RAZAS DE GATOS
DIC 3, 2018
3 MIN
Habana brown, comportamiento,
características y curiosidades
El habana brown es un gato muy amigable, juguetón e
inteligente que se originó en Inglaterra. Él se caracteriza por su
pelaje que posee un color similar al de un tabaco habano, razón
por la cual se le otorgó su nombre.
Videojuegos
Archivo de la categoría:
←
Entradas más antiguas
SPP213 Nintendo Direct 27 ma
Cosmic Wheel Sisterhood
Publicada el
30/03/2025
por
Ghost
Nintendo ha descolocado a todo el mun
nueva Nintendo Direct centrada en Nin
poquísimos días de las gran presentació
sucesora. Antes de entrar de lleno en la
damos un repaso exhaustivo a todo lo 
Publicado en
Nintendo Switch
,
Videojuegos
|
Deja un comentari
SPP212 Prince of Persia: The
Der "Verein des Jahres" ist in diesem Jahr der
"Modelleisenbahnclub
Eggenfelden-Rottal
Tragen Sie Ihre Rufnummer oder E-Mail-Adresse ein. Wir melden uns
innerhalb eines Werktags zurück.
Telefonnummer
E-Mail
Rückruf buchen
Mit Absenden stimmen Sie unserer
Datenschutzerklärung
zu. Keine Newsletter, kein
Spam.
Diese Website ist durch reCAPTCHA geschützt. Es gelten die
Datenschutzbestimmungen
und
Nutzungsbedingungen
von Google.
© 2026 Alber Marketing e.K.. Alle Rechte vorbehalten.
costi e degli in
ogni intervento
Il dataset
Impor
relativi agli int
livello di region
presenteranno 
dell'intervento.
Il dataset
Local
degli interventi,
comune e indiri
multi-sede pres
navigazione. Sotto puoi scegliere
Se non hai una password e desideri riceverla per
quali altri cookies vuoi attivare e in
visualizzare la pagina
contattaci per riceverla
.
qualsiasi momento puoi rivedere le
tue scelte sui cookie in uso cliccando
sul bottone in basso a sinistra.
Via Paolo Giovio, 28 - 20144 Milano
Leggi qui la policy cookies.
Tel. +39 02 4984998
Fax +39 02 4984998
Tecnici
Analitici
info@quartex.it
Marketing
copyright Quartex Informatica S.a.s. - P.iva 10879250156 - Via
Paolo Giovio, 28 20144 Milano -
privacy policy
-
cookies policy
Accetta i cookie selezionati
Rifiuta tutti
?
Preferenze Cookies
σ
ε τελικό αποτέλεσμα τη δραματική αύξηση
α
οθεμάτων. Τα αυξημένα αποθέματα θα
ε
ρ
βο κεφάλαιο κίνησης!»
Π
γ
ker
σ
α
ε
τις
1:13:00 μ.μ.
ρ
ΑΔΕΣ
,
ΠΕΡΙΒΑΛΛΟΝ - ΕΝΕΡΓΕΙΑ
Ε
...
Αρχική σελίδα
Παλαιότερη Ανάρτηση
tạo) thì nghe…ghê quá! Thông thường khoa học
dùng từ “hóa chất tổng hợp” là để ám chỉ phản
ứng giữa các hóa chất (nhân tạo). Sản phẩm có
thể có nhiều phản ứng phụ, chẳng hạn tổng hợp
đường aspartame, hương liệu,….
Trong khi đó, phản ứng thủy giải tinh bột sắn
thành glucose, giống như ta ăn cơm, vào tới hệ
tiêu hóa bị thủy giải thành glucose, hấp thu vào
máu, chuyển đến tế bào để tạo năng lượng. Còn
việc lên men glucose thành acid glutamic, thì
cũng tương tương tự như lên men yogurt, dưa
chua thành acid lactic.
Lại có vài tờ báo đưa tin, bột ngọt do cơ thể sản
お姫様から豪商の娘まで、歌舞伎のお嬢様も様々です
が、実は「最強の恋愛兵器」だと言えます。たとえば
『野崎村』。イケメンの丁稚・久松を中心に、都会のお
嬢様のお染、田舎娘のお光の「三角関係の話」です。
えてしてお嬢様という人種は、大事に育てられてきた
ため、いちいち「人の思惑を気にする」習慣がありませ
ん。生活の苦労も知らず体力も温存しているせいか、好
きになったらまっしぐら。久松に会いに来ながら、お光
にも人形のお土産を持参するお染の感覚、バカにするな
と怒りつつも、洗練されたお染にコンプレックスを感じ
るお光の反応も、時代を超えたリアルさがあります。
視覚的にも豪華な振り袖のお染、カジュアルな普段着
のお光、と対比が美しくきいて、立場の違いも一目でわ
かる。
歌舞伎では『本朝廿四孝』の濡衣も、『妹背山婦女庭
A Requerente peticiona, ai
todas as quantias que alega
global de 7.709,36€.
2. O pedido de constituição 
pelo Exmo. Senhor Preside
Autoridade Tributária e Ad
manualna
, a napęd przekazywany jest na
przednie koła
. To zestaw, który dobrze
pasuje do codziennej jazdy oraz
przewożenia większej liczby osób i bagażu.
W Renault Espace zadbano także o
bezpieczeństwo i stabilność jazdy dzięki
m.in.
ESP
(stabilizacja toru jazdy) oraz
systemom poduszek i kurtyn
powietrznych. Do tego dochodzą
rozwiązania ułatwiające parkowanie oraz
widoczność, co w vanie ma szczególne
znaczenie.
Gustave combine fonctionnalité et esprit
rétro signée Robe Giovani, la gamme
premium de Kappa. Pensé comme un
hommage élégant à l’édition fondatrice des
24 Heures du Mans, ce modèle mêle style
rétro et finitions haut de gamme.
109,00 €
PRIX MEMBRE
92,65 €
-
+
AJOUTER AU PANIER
☆ ☆ ☆ ☆ ☆ ☆ ☆
WRITTEN TASK — Every line of the data should be output exactly as it was given.

COMPLETED EXERCISE —
RAZAS DE GATOS
DIC 3, 2018
3 MIN
Habana brown, comportamiento,
características y curiosidades
El habana brown es un gato muy amigable, juguetón e
inteligente que se originó en Inglaterra. Él se caracteriza por su
pelaje que posee un color similar al de un tabaco habano, razón
por la cual se le otorgó su nombre.
Videojuegos
Archivo de la categoría:
←
Entradas más antiguas
SPP213 Nintendo Direct 27 ma
Cosmic Wheel Sisterhood
Publicada el
30/03/2025
por
Ghost
Nintendo ha descolocado a todo el mun
nueva Nintendo Direct centrada en Nin
poquísimos días de las gran presentació
sucesora. Antes de entrar de lleno en la
damos un repaso exhaustivo a todo lo 
Publicado en
Nintendo Switch
,
Videojuegos
|
Deja un comentari
SPP212 Prince of Persia: The
Der "Verein des Jahres" ist in diesem Jahr der
"Modelleisenbahnclub
Eggenfelden-Rottal
Tragen Sie Ihre Rufnummer oder E-Mail-Adresse ein. Wir melden uns
innerhalb eines Werktags zurück.
Telefonnummer
E-Mail
Rückruf buchen
Mit Absenden stimmen Sie unserer
Datenschutzerklärung
zu. Keine Newsletter, kein
Spam.
Diese Website ist durch reCAPTCHA geschützt. Es gelten die
Datenschutzbestimmungen
und
Nutzungsbedingungen
von Google.
© 2026 Alber Marketing e.K.. Alle Rechte vorbehalten.
costi e degli in
ogni intervento
Il dataset
Impor
relativi agli int
livello di region
presenteranno 
dell'intervento.
Il dataset
Local
degli interventi,
comune e indiri
multi-sede pres
navigazione. Sotto puoi scegliere
Se non hai una password e desideri riceverla per
quali altri cookies vuoi attivare e in
visualizzare la pagina
contattaci per riceverla
.
qualsiasi momento puoi rivedere le
tue scelte sui cookie in uso cliccando
sul bottone in basso a sinistra.
Via Paolo Giovio, 28 - 20144 Milano
Leggi qui la policy cookies.
Tel. +39 02 4984998
Fax +39 02 4984998
Tecnici
Analitici
info@quartex.it
Marketing
copyright Quartex Informatica S.a.s. - P.iva 10879250156 - Via
Paolo Giovio, 28 20144 Milano -
privacy policy
-
cookies policy
Accetta i cookie selezionati
Rifiuta tutti
?
Preferenze Cookies
σ
ε τελικό αποτέλεσμα τη δραματική αύξηση
α
οθεμάτων. Τα αυξημένα αποθέματα θα
ε
ρ
βο κεφάλαιο κίνησης!»
Π
γ
ker
σ
α
ε
τις
1:13:00 μ.μ.
ρ
ΑΔΕΣ
,
ΠΕΡΙΒΑΛΛΟΝ - ΕΝΕΡΓΕΙΑ
Ε
...
Αρχική σελίδα
Παλαιότερη Ανάρτηση
tạo) thì nghe…ghê quá! Thông thường khoa học
dùng từ “hóa chất tổng hợp” là để ám chỉ phản
ứng giữa các hóa chất (nhân tạo). Sản phẩm có
thể có nhiều phản ứng phụ, chẳng hạn tổng hợp
đường aspartame, hương liệu,….
Trong khi đó, phản ứng thủy giải tinh bột sắn
thành glucose, giống như ta ăn cơm, vào tới hệ
tiêu hóa bị thủy giải thành glucose, hấp thu vào
máu, chuyển đến tế bào để tạo năng lượng. Còn
việc lên men glucose thành acid glutamic, thì
cũng tương tương tự như lên men yogurt, dưa
chua thành acid lactic.
Lại có vài tờ báo đưa tin, bột ngọt do cơ thể sản
お姫様から豪商の娘まで、歌舞伎のお嬢様も様々です
が、実は「最強の恋愛兵器」だと言えます。たとえば
『野崎村』。イケメンの丁稚・久松を中心に、都会のお
嬢様のお染、田舎娘のお光の「三角関係の話」です。
えてしてお嬢様という人種は、大事に育てられてきた
ため、いちいち「人の思惑を気にする」習慣がありませ
ん。生活の苦労も知らず体力も温存しているせいか、好
きになったらまっしぐら。久松に会いに来ながら、お光
にも人形のお土産を持参するお染の感覚、バカにするな
と怒りつつも、洗練されたお染にコンプレックスを感じ
るお光の反応も、時代を超えたリアルさがあります。
視覚的にも豪華な振り袖のお染、カジュアルな普段着
のお光、と対比が美しくきいて、立場の違いも一目でわ
かる。
歌舞伎では『本朝廿四孝』の濡衣も、『妹背山婦女庭
A Requerente peticiona, ai
todas as quantias que alega
global de 7.709,36€.
2. O pedido de constituição 
pelo Exmo. Senhor Preside
Autoridade Tributária e Ad
manualna
, a napęd przekazywany jest na
przednie koła
. To zestaw, który dobrze
pasuje do codziennej jazdy oraz
przewożenia większej liczby osób i bagażu.
W Renault Espace zadbano także o
bezpieczeństwo i stabilność jazdy dzięki
m.in.
ESP
(stabilizacja toru jazdy) oraz
systemom poduszek i kurtyn
powietrznych. Do tego dochodzą
rozwiązania ułatwiające parkowanie oraz
widoczność, co w vanie ma szczególne
znaczenie.
Gustave combine fonctionnalité et esprit
rétro signée Robe Giovani, la gamme
premium de Kappa. Pensé comme un
hommage élégant à l’édition fondatrice des
24 Heures du Mans, ce modèle mêle style
rétro et finitions haut de gamme.
109,00 €
PRIX MEMBRE
92,65 €
-
+
AJOUTER AU PANIER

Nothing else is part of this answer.